_WORK TO DO_
Copy out every row below word for word, including each pose and dot line, but omit the pictures.
::: RECORD EXTRACTS
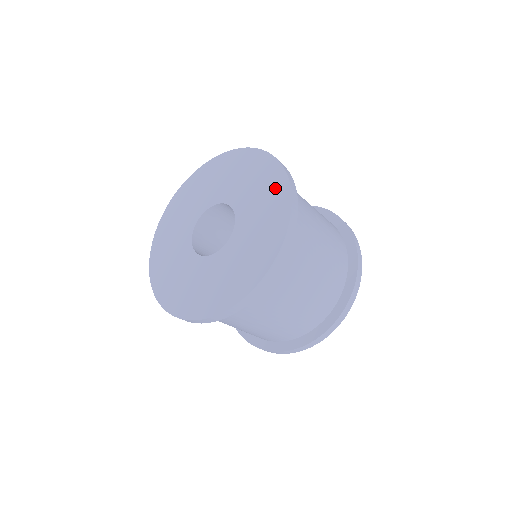
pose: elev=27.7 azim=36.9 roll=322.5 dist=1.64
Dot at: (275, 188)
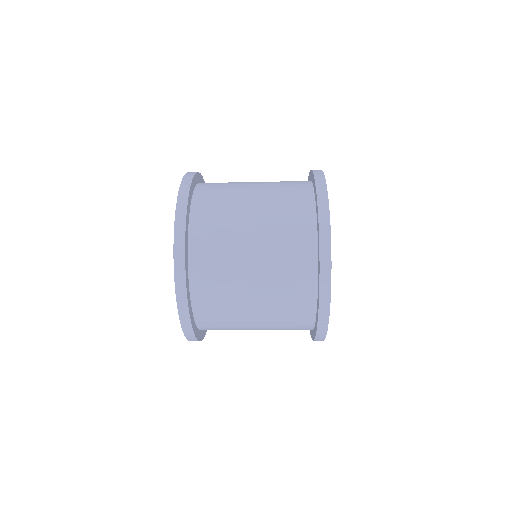
Dot at: occluded
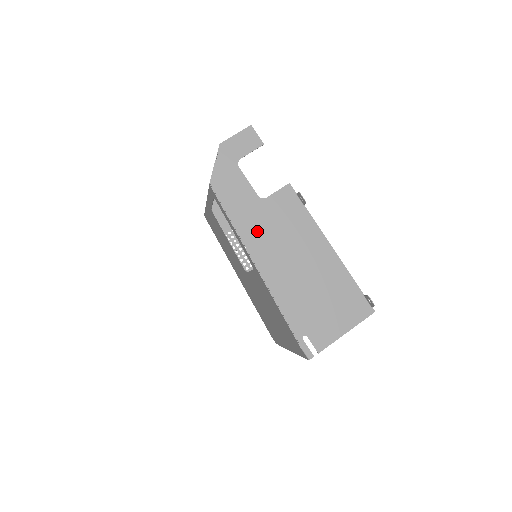
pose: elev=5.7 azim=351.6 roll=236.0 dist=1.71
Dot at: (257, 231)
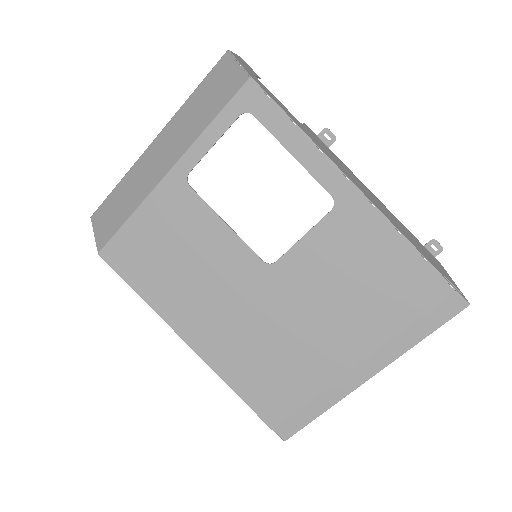
Dot at: (324, 150)
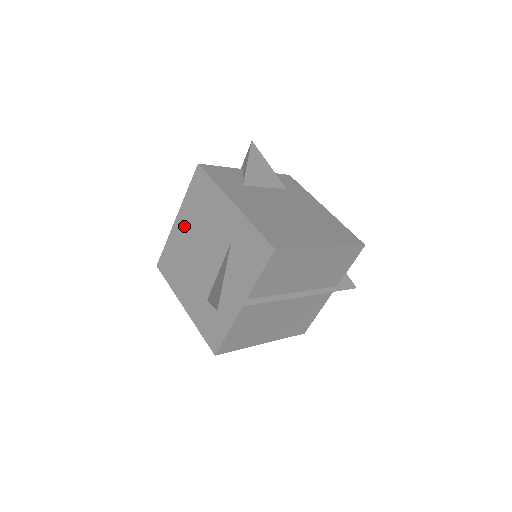
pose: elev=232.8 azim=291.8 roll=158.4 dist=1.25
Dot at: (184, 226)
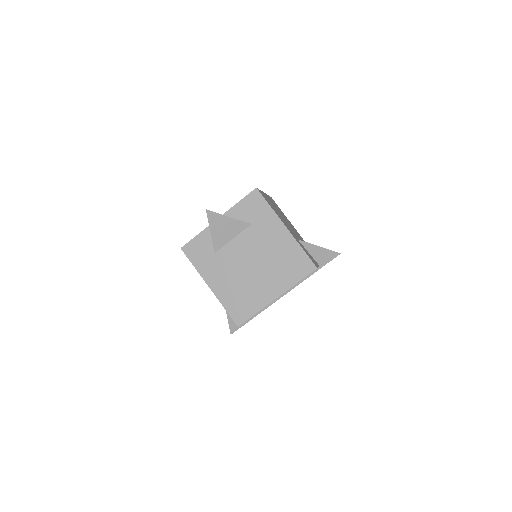
Dot at: occluded
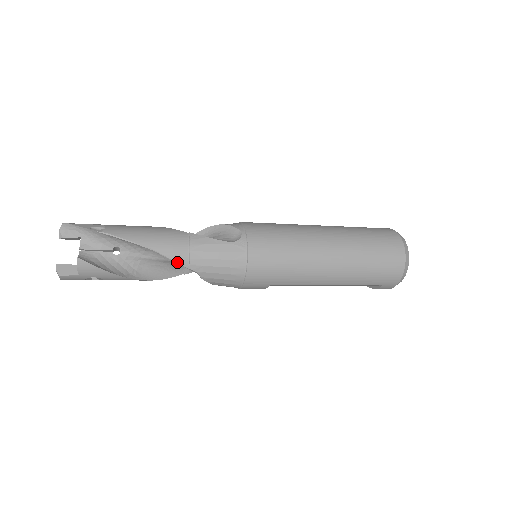
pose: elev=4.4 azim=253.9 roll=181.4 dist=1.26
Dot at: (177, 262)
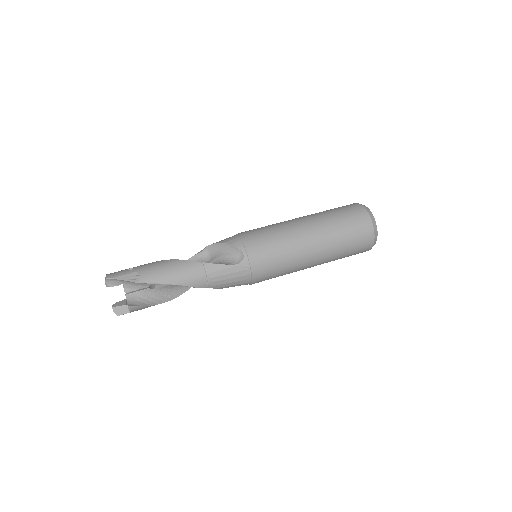
Dot at: (199, 287)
::::::
_TASK OUTPUT_
pose: elev=27.7 azim=36.9 roll=322.5 dist=1.64
Dot at: (275, 188)
Dot at: occluded
pose: elev=5.7 azim=351.6 roll=236.0 dist=1.71
Dot at: (257, 231)
Dot at: (324, 150)
pose: elev=232.8 azim=291.8 roll=158.4 dist=1.25
Dot at: (184, 226)
Dot at: occluded
pose: elev=4.4 azim=253.9 roll=181.4 dist=1.26
Dot at: (177, 262)
Dot at: (199, 287)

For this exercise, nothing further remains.